In ognuno di questi luoghi preziosi c’è chi si organizza per lottare e opporsi ad una gestione miope dei territori e a un utilizzo delle risorse unicamente volta al profitto.
Uno degli aspetti comuni a questi progetti è l’incapacità – e la non volontà – di previsione nella gestione del territorio in relazione al cambiamento climatico in atto. Il tema della scarsità delle risorse idriche viene derubricato a un allarme siccità di cui curarsi una tantum senza alcun intervento determinato, anzi, lasciando spazio a progetti che come una delle principali conseguenze hanno l’erosione e il consumo del suolo, oltre allo spreco delle risorse idriche già di per sé scarse. Un tema emblematico per quanto riguarda il caso della duna di detriti di scavo potenzialmente contaminati che dovrebbe sorgere su una superficie di oltre 300.000 metri quadrati di terreni agricoli a Rivalta o il progetto di Skidome che permetterebbe di sciare al coperto 365 giorni l’anno con una serrata produzione di neve artificiale.
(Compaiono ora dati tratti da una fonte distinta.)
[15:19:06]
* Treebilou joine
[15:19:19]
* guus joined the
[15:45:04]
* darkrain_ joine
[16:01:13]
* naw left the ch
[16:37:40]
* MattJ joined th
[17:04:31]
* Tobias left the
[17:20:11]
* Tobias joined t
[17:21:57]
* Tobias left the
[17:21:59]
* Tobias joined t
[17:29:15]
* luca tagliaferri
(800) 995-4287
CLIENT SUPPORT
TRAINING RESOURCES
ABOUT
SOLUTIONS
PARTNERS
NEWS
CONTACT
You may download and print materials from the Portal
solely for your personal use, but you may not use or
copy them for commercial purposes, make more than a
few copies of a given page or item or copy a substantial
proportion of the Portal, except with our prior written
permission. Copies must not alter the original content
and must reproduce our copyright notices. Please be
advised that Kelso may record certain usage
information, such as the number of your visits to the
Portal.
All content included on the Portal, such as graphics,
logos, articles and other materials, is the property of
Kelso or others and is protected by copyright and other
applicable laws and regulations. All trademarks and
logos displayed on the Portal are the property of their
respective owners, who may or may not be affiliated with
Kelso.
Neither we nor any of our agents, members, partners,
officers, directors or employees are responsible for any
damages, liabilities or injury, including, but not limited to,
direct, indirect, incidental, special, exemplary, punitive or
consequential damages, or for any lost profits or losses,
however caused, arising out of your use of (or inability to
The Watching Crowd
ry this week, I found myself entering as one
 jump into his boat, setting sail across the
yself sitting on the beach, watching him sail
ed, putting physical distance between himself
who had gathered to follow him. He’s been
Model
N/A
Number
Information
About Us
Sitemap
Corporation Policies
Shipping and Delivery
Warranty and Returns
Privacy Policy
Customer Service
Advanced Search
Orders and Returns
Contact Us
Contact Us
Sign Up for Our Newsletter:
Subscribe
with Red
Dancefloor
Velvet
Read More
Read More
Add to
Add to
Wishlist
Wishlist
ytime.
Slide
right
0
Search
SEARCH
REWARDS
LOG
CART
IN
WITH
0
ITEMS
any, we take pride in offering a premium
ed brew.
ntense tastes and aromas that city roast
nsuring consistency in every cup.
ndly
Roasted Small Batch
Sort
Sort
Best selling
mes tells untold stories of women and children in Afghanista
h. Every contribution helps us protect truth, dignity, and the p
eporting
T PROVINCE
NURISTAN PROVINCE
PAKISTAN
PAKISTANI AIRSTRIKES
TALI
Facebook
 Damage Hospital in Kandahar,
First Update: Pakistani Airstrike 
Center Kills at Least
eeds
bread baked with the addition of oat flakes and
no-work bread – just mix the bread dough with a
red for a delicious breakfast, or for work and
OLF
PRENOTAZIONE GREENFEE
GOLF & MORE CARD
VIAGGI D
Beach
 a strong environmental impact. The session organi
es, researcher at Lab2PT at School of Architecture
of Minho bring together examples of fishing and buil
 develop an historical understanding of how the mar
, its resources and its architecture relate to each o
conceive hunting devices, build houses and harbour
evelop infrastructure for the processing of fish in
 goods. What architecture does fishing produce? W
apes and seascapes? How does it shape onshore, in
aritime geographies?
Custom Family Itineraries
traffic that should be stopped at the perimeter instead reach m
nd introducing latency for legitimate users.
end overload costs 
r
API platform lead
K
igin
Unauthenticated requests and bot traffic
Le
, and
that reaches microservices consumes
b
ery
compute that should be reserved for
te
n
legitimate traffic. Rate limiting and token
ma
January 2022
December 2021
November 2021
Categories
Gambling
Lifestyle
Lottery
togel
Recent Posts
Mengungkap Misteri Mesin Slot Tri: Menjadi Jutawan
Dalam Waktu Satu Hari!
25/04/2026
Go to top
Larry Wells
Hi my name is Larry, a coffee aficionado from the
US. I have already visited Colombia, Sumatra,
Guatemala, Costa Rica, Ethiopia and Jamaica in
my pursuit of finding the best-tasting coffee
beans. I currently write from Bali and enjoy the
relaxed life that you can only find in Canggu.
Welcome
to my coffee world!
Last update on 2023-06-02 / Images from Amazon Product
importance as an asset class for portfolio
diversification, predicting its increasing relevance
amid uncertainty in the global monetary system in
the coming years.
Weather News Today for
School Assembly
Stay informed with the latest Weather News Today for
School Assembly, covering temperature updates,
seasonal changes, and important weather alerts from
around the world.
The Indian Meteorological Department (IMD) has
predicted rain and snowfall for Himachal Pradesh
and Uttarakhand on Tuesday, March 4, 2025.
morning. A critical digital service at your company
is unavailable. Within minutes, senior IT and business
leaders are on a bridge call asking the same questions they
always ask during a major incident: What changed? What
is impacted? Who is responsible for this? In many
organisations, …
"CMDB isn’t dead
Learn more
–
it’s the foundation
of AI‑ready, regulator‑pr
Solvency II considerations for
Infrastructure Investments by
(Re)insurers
E’ più che mai urgente e necessario rendere tangibili le conseguenze già in atto del cambiamento climatico e individuare nella messa in opera di questi progetti una responsabilità criminale da parte di chi gestisce le risorse e i territori.
Ne parliamo con Fabio Balocco redattore del Fatto Quotidiano, Roberto Mezzalama autore del libro “Il clima che cambia l’Italia”, Maurizio Piccione movimento No Tav, Alberto Poggio tecnico No Tav, Maria Cariota del Comitato Torinese del Forum Salviamo il Paesaggio e Laura Lossi del Comitato Salviamo il Mesino.